The glorious lamp of heaven, the sun,
The higher he's a-getting
Yesterday we heard from Solar Century, Whitfield Solar and the Cavendish Optoelectronics Group about the rapidly expanding solar power sector and the disruptive technologies that are being launched into it. Abundant solar power is already cheaper than grid electricity power in many warm regions of the world including areas of Italy and Spain, and this will be true for all of Europe by 2030 due to rising energy costs. European targets for renewable energy by 2020 are driving 30% annual growth in the solar industry, and this creates opportunities for new technologies to take their place alongside the ever cheaper and more efficient mature polycrystalline silicon. We heard about concentrator lenses and mirrors whose lower area costs complement high efficiency solar cells and flexible plastic solar sheets whose low reel-to-reel PVC production cost and robustness will capture solar power on bus shelters and other places where fragile costly polysilicon will not go.

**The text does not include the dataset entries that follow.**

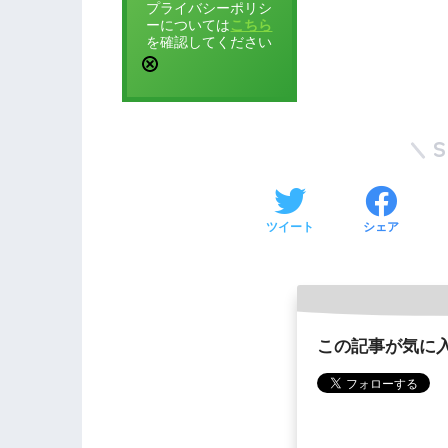
プライバシーポリシ
ーについては
こちら
を確認してください
ツイート
シェア
この記事が気に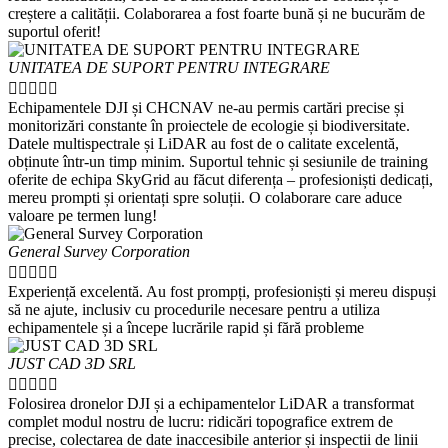
creștere a calității. Colaborarea a fost foarte bună și ne bucurăm de
suportul oferit!
UNITATEA DE SUPORT PENTRU INTEGRARE





Echipamentele DJI și CHCNAV ne-au permis cartări precise și
monitorizări constante în proiectele de ecologie și biodiversitate.
Datele multispectrale și LiDAR au fost de o calitate excelentă,
obținute într-un timp minim. Suportul tehnic și sesiunile de training
oferite de echipa SkyGrid au făcut diferența – profesioniști dedicați,
mereu prompti și orientați spre soluții. O colaborare care aduce
valoare pe termen lung!
General Survey Corporation





Experiență excelentă. Au fost prompți, profesioniști și mereu dispuși
să ne ajute, inclusiv cu procedurile necesare pentru a utiliza
echipamentele și a începe lucrările rapid și fără probleme
JUST CAD 3D SRL





Folosirea dronelor DJI și a echipamentelor LiDAR a transformat
complet modul nostru de lucru: ridicări topografice extrem de
precise, colectarea de date inaccesibile anterior și inspectii de linii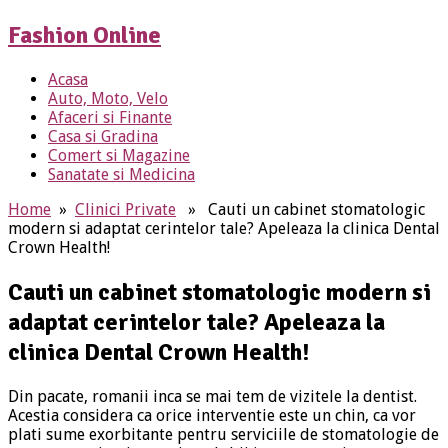
Fashion Online
Acasa
Auto, Moto, Velo
Afaceri si Finante
Casa si Gradina
Comert si Magazine
Sanatate si Medicina
Home
»
Clinici Private
» Cauti un cabinet stomatologic
modern si adaptat cerintelor tale? Apeleaza la clinica Dental
Crown Health!
Cauti un cabinet stomatologic modern si
adaptat cerintelor tale? Apeleaza la
clinica Dental Crown Health!
Din pacate, romanii inca se mai tem de vizitele la dentist.
Acestia considera ca orice interventie este un chin, ca vor
plati sume exorbitante pentru serviciile de stomatologie de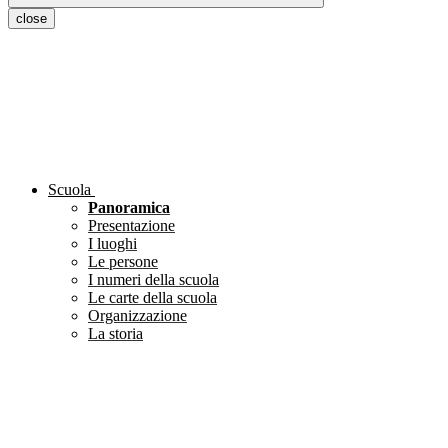
close
Scuola
Panoramica
Presentazione
I luoghi
Le persone
I numeri della scuola
Le carte della scuola
Organizzazione
La storia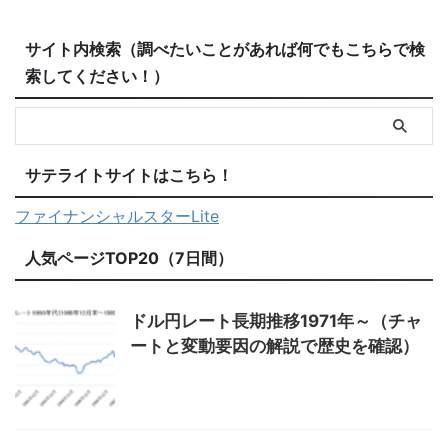
サイト内検索（調べたいことがあれば何でもこちらで検
索してください！）
サテライトサイトはこちら！
ファイナンシャルスターLite
人気ページTOP20（7日間）
ドル円レート長期推移1971年～（チャ
ートと変動要因の解説で歴史を確認）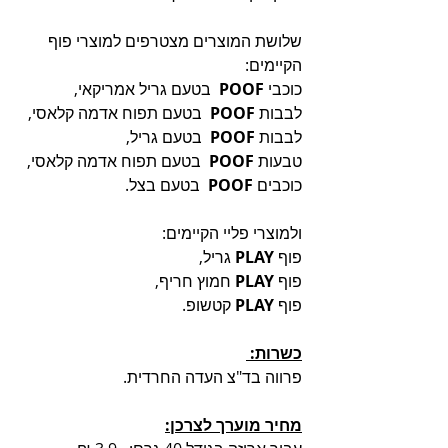
שלושת המוצרים מצטרפים למוצרי פוף 
הקיימים: 
כוכבי 
POOF  
בטעם גריל אמריקאי, 
לבבות 
POOF  
בטעם תפוח אדמה קלאסי, 
לבבות 
POOF  
בטעם גריל, 
טבעות 
POOF  
בטעם תפוח אדמה קלאסי, 
כוכבים 
POOF  
בטעם בצל. 
ולמוצרי פליי הקיימים:
פוף 
PLAY
 גריל, 
פוף 
PLAY 
חמוץ חריף, 
פוף 
PLAY 
קטשופ. 
כשרות: 
פרווה בד"צ העדה החרדית.
מחיר מוערך לצרכן: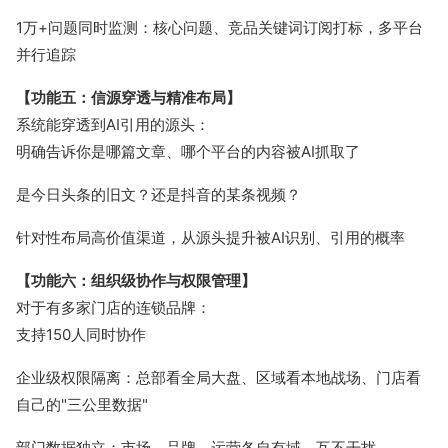
1万+问题同时监测：核心问题、竞品关键词订阅打标，多平台
并行追踪
【功能五：信源穿透与精准布局】
系统能穿透到AI引用的源头：
明确告诉你是哪篇文章、哪个平台的内容被AI抓取了
是今日头条的旧文？还是抖音的某条视频？
针对性布局高价值渠道，从源头提升被AI识别、引用的概率
【功能六：组织级协作与权限管理】
对于有多家门店的连锁品牌：
支持150人同时协作
企业级权限隔离：总部看全局大盘、区域看本地战场、门店看
自己的"三公里数据"
部门数据独立：市场、品牌、运营各自有域，互不干扰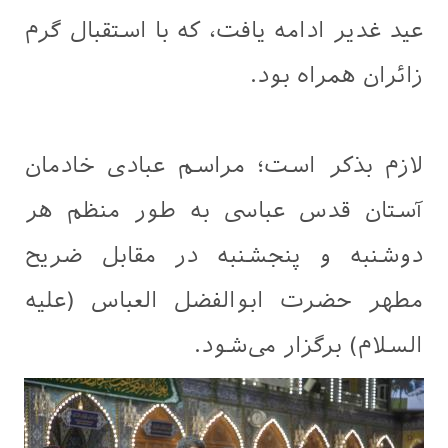
عید غدیر ادامه یافت، که با استقبال گرم
زائران همراه بود.
لازم بذکر است؛ مراسم عبادی خادمان
آستان قدس عباسی به طور منظم هر
دوشنبه و پنجشنبه در مقابل ضریح
مطهر حضرت ابوالفضل العباس (علیه
السلام) برگزار می‌شود.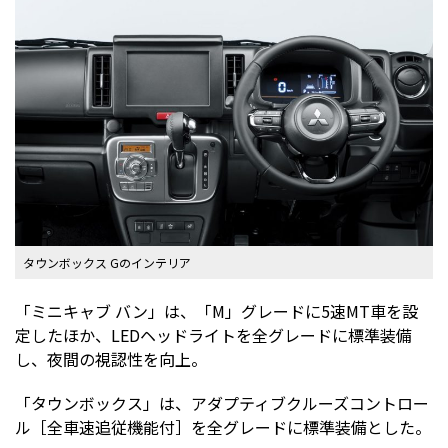
タウンボックス Gのインテリア
「ミニキャブ バン」は、「M」グレードに5速MT車を設
定したほか、LEDヘッドライトを全グレードに標準装備
し、夜間の視認性を向上。
「タウンボックス」は、アダプティブクルーズコントロー
ル［全車速追従機能付］を全グレードに標準装備とした。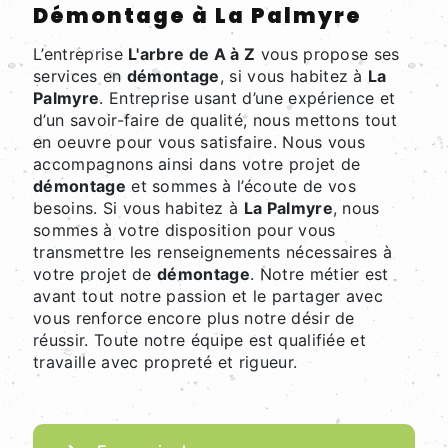
démontage à La Palmyre
L’entreprise
L'arbre de A à Z
vous propose ses
services en
démontage
, si vous habitez à
La
Palmyre
. Entreprise usant d’une expérience et
d’un savoir-faire de qualité, nous mettons tout
en oeuvre pour vous satisfaire. Nous vous
accompagnons ainsi dans votre projet de
démontage
et sommes à l’écoute de vos
besoins. Si vous habitez à
La Palmyre
, nous
sommes à votre disposition pour vous
transmettre les renseignements nécessaires à
votre projet de
démontage
. Notre métier est
avant tout notre passion et le partager avec
vous renforce encore plus notre désir de
réussir. Toute notre équipe est qualifiée et
travaille avec propreté et rigueur.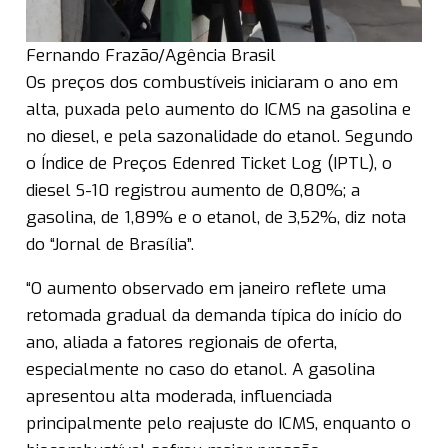
Fernando Frazão/Agência Brasil
Os preços dos combustíveis iniciaram o ano em
alta, puxada pelo aumento do ICMS na gasolina e
no diesel, e pela sazonalidade do etanol. Segundo
o Índice de Preços Edenred Ticket Log (IPTL), o
diesel S-10 registrou aumento de 0,80%; a
gasolina, de 1,89% e o etanol, de 3,52%, diz nota
do “Jornal de Brasília”.
“O aumento observado em janeiro reflete uma
retomada gradual da demanda típica do início do
ano, aliada a fatores regionais de oferta,
especialmente no caso do etanol. A gasolina
apresentou alta moderada, influenciada
principalmente pelo reajuste do ICMS, enquanto o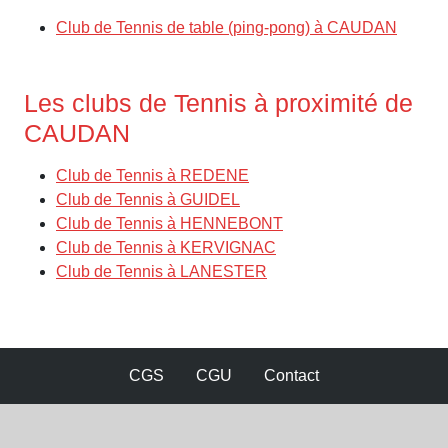
Club de Tennis de table (ping-pong) à CAUDAN
Les clubs de Tennis à proximité de
CAUDAN
Club de Tennis à REDENE
Club de Tennis à GUIDEL
Club de Tennis à HENNEBONT
Club de Tennis à KERVIGNAC
Club de Tennis à LANESTER
CGS
CGU
Contact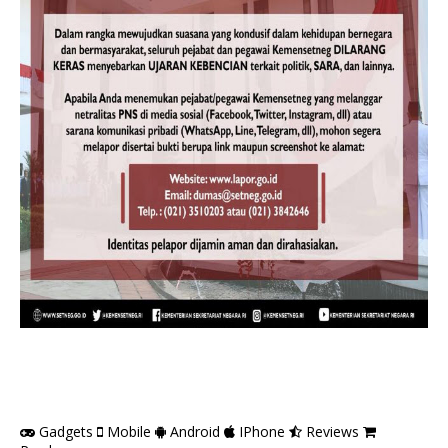
Gadgets
Mobile
Android
IPhone
Reviews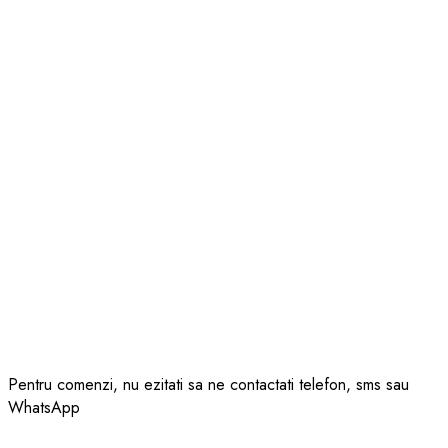
Pentru comenzi, nu ezitati sa ne contactati telefon, sms sau
WhatsApp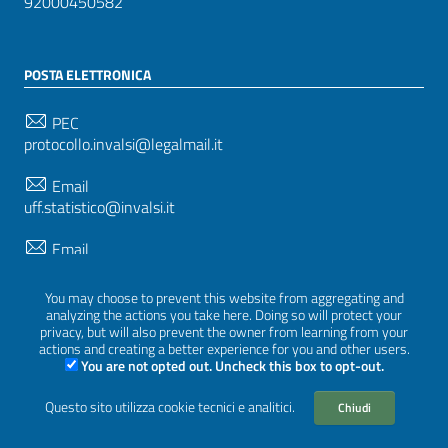
92000450582
POSTA ELETTRONICA
PEC
protocollo.invalsi@legalmail.it
Email
uff.statistico@invalsi.it
Email
restituzione.dati@invalsi.it
You may choose to prevent this website from aggregating and
analyzing the actions you take here. Doing so will protect your
privacy, but will also prevent the owner from learning from your
SEGUICI SU
actions and creating a better experience for you and other users.
You are not opted out. Uncheck this box to opt-out.
Questo sito utilizza cookie tecnici e analitici.
Chiudi
Sezione Link Utili
Privacy
|
Cookie policy
|
Crediti
|
Tema grafico
ItaliaWP2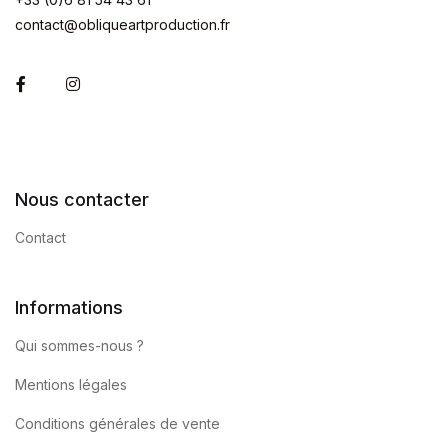
contact@obliqueartproduction.fr
Facebook
Instagram
Nous contacter
Contact
Informations
Qui sommes-nous ?
Mentions légales
Conditions générales de vente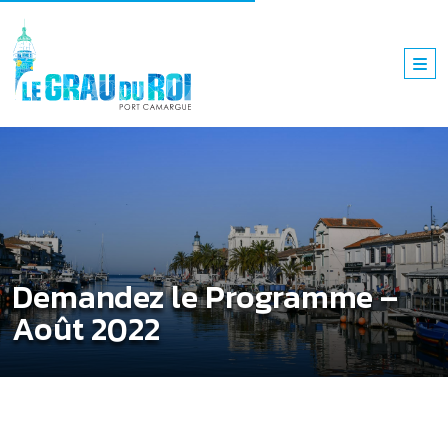
Demandez le Programme –
Août 2022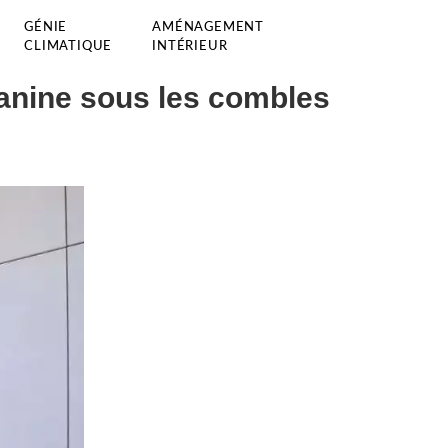
GÉNIE
AMÉNAGEMENT
CLIMATIQUE
INTÉRIEUR
anine sous les combles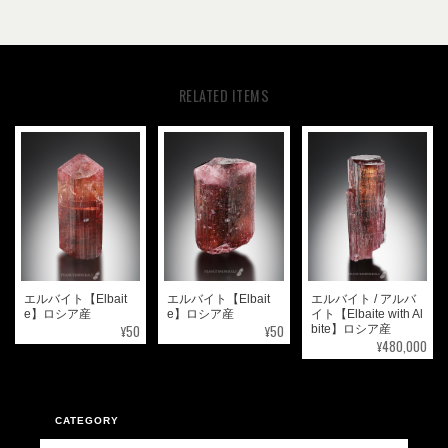
RELATED ITEMS
エルバイト【Elbait
エルバイト【Elbait
エルバイト / アルバ
e】ロシア産
e】ロシア産
イト【Elbaite with Al
¥50
¥50
bite】ロシア産
¥480,000
CATEGORY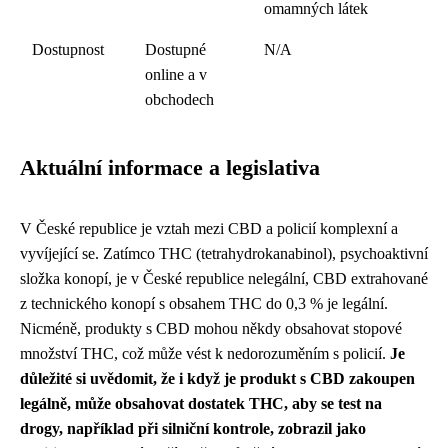
omamných látek
Dostupnost
Dostupné
N/A
online a v
obchodech
Aktuální informace a legislativa
V České republice je vztah mezi CBD a policií komplexní a
vyvíjející se. Zatímco THC (tetrahydrokanabinol), psychoaktivní
složka konopí, je v České republice nelegální, CBD extrahované
z technického konopí s obsahem THC do 0,3 % je legální.
Nicméně, produkty s CBD mohou někdy obsahovat stopové
množství THC, což může vést k nedorozuměním s policií.
Je
důležité si uvědomit, že i když je produkt s CBD zakoupen
legálně, může obsahovat dostatek THC, aby se test na
drogy, například při silniční kontrole, zobrazil jako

There was lively Q&A from 42 Technology, AlertMe, ARM, Cambridge Consultants, Innomech, Marshalls, Microsoft Research, Moixa, PA, Plarion, Plextek, Polysolar, Renewables East, Sentec, TTP, Unilever and Xaar among 70 local participants. Questions include believable benchmarks of solar cell efficiency; Smart Grid management of a grid with increasing proportions of energy generated at a different time that it is consumed; honest architectural design ethics for solar power that will be acceptable as the current green fad fades; and how European businesses will retain any share of value as China and India enter this market.
We have a lot of experience locally in delivering ideas that have been incorporated in devices around the world - it is good to see it addressing the rising opportunity of renewable solar power.